As for the fundamentals, we know that the closed stores and shut-down factories in China are going to have a huge impact on economic activity in China in the coming weeks, months, and quarters. And it will have a meaningful impact in other countries on the performance of companies that are directly impacted by the virus inside China, (e.g., Starbucks’ store closings), companies affected by supply chain blockages (AirPod parts for Apple, components for Honda and Nissan), and companies in other countries where the coronavirus will spread. But we also know that the epidemic will most likely be a short-term headline, that the Chinese central bank has backed a truck up to Chinese banks so they can shovel liquidity where it is needed, and that the Chinese government is one of the few in the world that can quarantine a city of 6 million people with a phone call.

Stocks are Long-Duration Assets

When you buy a stock, the price you pay buys its entire stream of future free cash flow. Unlike a bond, there is no maturity date when you get your money back. And unlike a bond, a stock’s cash distributions, either as dividends or stock buybacks, grow over time–at least you hope they will. That means the duration of a stock–roughly the number of years of a company’s free cash flow you would have to collect in order for the present value of those collections to equal half of today’s stock price–is much larger than the duration of a long-term Treasury bond. Duration is a good measure of the sensitivity of an asset’s price to a change in the interest rate used to discount future cash flow. Technically, it is the fulcrum–the point on the teeter-totter where is just balances–of the stream of future cash flows, translated into present values. For example, the price of an asset with a duration equal to ten (say, a ten year zero-coupon Treasury bond) will fall by ten percent if interest rates rise by one percentage point. The duration of a typical bond fund today is 5-7 years; the duration of the 10-year Treasury bond is a little over 9 years. But the duration of the S&P 400 non-financials is more than 40 years, which explains the extreme sensitivity of stock prices to changes in interest rates.

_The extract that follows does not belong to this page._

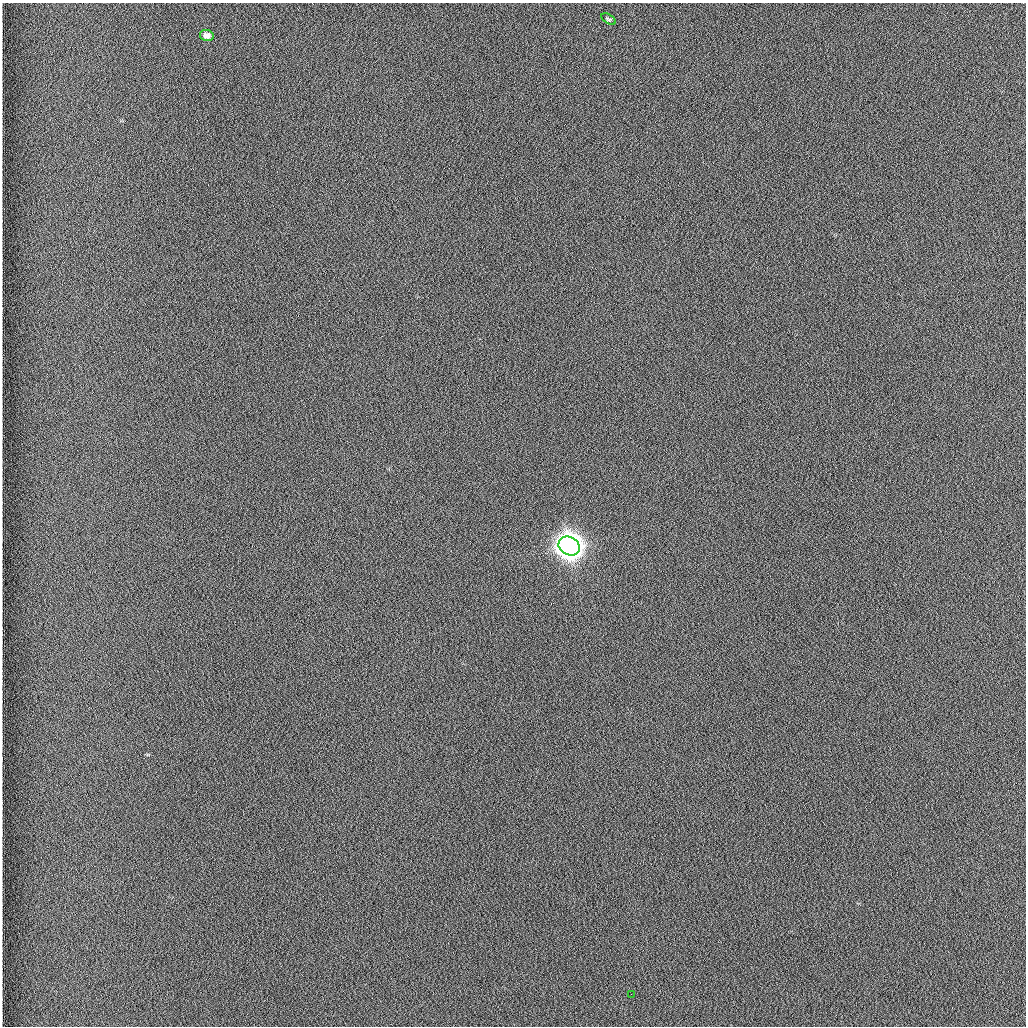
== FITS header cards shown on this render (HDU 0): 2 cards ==
NAXIS1  =                 1024 /fastest changing axis
NAXIS2  =                 1024 /next to fastest changing axis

More simply, stocks last a long time so whatever happens to this year’s profits doesn’t matter much as long as it doesn’t affect expected profits in later years. For a decent estimate of how much you can use the dividend yield. If a company pays a $2 annual dividend and its stock is selling for $100 per share (2% dividend yield) you are only going to get back $2 of your $100 in the first year, so the other $98 much be the value of everything that happens after year 1.

The caveat, of course, is that this is only true if whatever happens this year doesn’t push the company into insolvency and kill it, which is especially relevant for highly-levered companies. But for strong companies it gives investors an opportunity to buy shares at a discount when other people freak out about what is likely to be a short-term problem.

Examples include Starbucks (SBK) and its Chinese competitor, Luckin Coffee (LK). Both companies closed all their stores; both will survive and thrive. Another is Alibaba (BABA), perhaps China’s top world-class company. The same goes for Apple, Microsoft and Amazon. All were hit by the coronavirus fears; all will still be around after the flu has been tamed.

Of course, all of this assumes that you either have nerves of steel or a medicine cabinet full of beta blockers, so you don’t freak out too. This is a time to be cautious, not aggressive.